BEGIN Information provided

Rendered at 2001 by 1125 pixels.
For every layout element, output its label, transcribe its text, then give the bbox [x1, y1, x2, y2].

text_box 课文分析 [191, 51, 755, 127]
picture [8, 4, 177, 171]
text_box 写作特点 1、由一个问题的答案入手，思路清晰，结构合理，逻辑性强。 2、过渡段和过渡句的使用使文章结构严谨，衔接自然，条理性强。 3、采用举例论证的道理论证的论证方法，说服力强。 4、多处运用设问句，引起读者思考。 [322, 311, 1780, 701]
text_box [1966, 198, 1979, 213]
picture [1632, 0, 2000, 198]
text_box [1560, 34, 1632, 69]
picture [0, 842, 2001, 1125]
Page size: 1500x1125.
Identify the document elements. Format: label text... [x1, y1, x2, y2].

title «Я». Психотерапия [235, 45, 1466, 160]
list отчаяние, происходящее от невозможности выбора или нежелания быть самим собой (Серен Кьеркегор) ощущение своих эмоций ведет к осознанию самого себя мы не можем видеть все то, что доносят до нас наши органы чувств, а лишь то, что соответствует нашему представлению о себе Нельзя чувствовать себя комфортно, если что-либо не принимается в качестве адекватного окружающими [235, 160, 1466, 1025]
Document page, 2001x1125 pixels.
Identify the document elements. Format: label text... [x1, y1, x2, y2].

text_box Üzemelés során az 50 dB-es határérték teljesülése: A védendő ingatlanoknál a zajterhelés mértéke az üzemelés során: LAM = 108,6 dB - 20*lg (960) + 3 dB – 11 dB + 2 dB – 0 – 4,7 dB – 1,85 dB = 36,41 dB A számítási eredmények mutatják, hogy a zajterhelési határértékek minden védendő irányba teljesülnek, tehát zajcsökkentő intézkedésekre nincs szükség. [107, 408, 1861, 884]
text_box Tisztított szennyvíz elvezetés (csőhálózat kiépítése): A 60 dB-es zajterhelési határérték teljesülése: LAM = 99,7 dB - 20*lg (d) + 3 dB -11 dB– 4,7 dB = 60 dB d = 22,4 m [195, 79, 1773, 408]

END Information provided

Problem
In full and word for word, repeat the records.

Output
Rendered at 2001 by 1125 pixels.
For every layout element, output its label, transcribe its text, then give the bbox [x1, y1, x2, y2].

text_box 课文分析 [191, 51, 755, 127]
picture [8, 4, 177, 171]
text_box 写作特点 1、由一个问题的答案入手，思路清晰，结构合理，逻辑性强。 2、过渡段和过渡句的使用使文章结构严谨，衔接自然，条理性强。 3、采用举例论证的道理论证的论证方法，说服力强。 4、多处运用设问句，引起读者思考。 [322, 311, 1780, 701]
text_box [1966, 198, 1979, 213]
picture [1632, 0, 2000, 198]
text_box [1560, 34, 1632, 69]
picture [0, 842, 2001, 1125]
Page size: 1500x1125.
Identify the document elements. Format: label text... [x1, y1, x2, y2].

title «Я». Психотерапия [235, 45, 1466, 160]
list отчаяние, происходящее от невозможности выбора или нежелания быть самим собой (Серен Кьеркегор) ощущение своих эмоций ведет к осознанию самого себя мы не можем видеть все то, что доносят до нас наши органы чувств, а лишь то, что соответствует нашему представлению о себе Нельзя чувствовать себя комфортно, если что-либо не принимается в качестве адекватного окружающими [235, 160, 1466, 1025]
Document page, 2001x1125 pixels.
Identify the document elements. Format: label text... [x1, y1, x2, y2].

text_box Üzemelés során az 50 dB-es határérték teljesülése: A védendő ingatlanoknál a zajterhelés mértéke az üzemelés során: LAM = 108,6 dB - 20*lg (960) + 3 dB – 11 dB + 2 dB – 0 – 4,7 dB – 1,85 dB = 36,41 dB A számítási eredmények mutatják, hogy a zajterhelési határértékek minden védendő irányba teljesülnek, tehát zajcsökkentő intézkedésekre nincs szükség. [107, 408, 1861, 884]
text_box Tisztított szennyvíz elvezetés (csőhálózat kiépítése): A 60 dB-es zajterhelési határérték teljesülése: LAM = 99,7 dB - 20*lg (d) + 3 dB -11 dB– 4,7 dB = 60 dB d = 22,4 m [195, 79, 1773, 408]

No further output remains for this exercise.